_CONSIGNA_:
¿Concuerdan con el fragmento sobre Boscovich estas tres afirmaciones? Responda sí o no a cada una y cite literalmente las palabras del fragmento que lo deciden.
1. Boscovich nació antes de que Newton muriera.
2. Boscovich se oponía a las teorías de Newton.
3. Boscovich pensaba que la ley clásica de la gravitación fallaría a escala atómica.

_FRAGMENTO_:
####################

Roger Joseph Boscovich, de Ragusa (ahora Dubrovnik) pero que pasó buena parte de su carrera en Roma, nació en 1711, dieciséis años antes de que Newton muriera. Boscovich fue un gran defensor de las teorías de Newton, pero veía algunos problemas en la ley de la gravitación. Dijo de ella que era un «límite clásico», una aproximación adecuada donde las distancias sean grandes. Decía que era «casi correcta pero hay diferencias con respecto a la ley de la inversa del cuadrado, si bien son muy ligeras». Conjeturó que esa ley clásica debía fallar por completo a escala atómica, donde las fuerzas de atracción son reemplazadas por una oscilación entre las fuerzas atractivas y las repulsivas. Un pensamiento asombroso para un científico del siglo XVIII.

####################

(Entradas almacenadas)

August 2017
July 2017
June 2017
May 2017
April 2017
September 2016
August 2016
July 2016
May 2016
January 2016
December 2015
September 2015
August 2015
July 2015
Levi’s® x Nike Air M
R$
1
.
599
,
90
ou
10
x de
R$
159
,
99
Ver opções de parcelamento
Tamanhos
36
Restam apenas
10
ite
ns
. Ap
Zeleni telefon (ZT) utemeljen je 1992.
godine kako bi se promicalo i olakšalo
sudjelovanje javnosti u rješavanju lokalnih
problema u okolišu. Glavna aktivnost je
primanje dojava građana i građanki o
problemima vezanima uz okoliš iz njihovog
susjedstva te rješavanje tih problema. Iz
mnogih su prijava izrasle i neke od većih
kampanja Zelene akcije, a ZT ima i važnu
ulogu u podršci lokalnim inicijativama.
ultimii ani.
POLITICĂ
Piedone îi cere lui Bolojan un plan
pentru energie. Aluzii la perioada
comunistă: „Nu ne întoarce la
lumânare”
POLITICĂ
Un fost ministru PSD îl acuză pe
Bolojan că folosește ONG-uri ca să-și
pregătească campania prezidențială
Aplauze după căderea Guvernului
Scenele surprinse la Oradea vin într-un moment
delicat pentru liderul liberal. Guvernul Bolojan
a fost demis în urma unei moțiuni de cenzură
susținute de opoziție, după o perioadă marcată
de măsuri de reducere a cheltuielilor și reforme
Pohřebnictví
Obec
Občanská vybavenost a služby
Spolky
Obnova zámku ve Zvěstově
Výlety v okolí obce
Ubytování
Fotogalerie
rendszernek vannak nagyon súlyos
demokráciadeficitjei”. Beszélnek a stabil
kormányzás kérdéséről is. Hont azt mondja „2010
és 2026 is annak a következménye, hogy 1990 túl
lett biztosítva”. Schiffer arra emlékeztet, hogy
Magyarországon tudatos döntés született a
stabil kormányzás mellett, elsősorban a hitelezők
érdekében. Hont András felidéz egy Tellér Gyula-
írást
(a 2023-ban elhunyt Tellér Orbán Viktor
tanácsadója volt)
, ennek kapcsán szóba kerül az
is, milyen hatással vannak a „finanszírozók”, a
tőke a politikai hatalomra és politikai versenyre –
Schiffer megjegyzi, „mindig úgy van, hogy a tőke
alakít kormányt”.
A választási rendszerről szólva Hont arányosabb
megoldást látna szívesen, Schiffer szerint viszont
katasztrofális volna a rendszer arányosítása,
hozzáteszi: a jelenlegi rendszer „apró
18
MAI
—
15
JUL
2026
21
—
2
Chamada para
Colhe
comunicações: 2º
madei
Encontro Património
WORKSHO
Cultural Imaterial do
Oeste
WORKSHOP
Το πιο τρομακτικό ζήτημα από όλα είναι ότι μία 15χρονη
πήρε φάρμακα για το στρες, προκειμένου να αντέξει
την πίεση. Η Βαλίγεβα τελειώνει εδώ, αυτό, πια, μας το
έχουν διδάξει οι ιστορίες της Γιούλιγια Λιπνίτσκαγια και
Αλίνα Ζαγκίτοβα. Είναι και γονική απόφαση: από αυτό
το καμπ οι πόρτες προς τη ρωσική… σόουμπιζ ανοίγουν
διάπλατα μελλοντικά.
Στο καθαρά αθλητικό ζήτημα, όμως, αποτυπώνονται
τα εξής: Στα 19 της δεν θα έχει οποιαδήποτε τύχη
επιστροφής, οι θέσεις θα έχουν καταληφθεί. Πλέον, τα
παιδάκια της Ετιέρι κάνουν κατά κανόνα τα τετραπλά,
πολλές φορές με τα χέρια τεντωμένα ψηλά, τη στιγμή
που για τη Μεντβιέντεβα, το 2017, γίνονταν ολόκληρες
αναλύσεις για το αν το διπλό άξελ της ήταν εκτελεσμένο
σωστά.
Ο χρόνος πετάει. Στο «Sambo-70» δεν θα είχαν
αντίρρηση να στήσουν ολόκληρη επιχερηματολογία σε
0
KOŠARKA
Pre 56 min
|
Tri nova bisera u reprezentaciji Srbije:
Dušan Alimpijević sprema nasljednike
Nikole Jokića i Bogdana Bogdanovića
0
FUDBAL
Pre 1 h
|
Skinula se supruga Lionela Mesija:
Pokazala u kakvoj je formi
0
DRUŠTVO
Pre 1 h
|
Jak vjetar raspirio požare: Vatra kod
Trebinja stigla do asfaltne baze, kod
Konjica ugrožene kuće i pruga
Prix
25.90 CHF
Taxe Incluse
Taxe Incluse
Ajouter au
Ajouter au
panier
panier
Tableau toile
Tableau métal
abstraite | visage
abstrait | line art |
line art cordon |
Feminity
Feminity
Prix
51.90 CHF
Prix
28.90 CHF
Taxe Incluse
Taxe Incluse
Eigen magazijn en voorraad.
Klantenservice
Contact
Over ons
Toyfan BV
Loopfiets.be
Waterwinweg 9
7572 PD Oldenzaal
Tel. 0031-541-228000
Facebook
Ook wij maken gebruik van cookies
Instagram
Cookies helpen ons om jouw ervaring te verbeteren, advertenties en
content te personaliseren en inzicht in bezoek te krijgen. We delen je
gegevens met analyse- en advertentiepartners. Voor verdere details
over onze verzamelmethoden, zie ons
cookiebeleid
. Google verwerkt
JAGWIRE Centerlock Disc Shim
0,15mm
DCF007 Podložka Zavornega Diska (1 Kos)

####################

_RESPUESTA_:
1. Sí: «nació en 1711, dieciséis años antes de que Newton muriera».
2. No: «Boscovich fue un gran defensor de las teorías de Newton».
3. Sí: «Conjeturó que esa ley clásica debía fallar por completo a escala atómica».